**Problem to solve**
Would you retype, word for word, only the lines from the one holding "2: (247, 357)" through the final line of the entries below, without the pictures?

**Multi-image point correspondence data**

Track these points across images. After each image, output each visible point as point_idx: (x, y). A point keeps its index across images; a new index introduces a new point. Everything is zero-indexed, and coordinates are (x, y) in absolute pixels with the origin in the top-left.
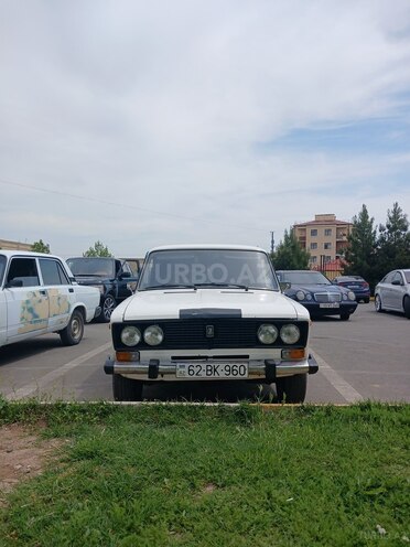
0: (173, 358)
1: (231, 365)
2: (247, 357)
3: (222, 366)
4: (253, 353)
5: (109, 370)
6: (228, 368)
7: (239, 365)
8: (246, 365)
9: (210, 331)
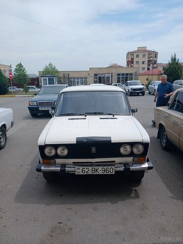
0: (74, 163)
1: (105, 168)
2: (114, 162)
3: (100, 168)
4: (117, 160)
5: (39, 170)
6: (103, 169)
7: (109, 168)
8: (114, 168)
9: (94, 150)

**Finished task**
2: (247, 357)
3: (222, 366)
4: (253, 353)
5: (109, 370)
6: (228, 368)
7: (239, 365)
8: (246, 365)
9: (210, 331)
0: (74, 163)
1: (105, 168)
2: (114, 162)
3: (100, 168)
4: (117, 160)
5: (39, 170)
6: (103, 169)
7: (109, 168)
8: (114, 168)
9: (94, 150)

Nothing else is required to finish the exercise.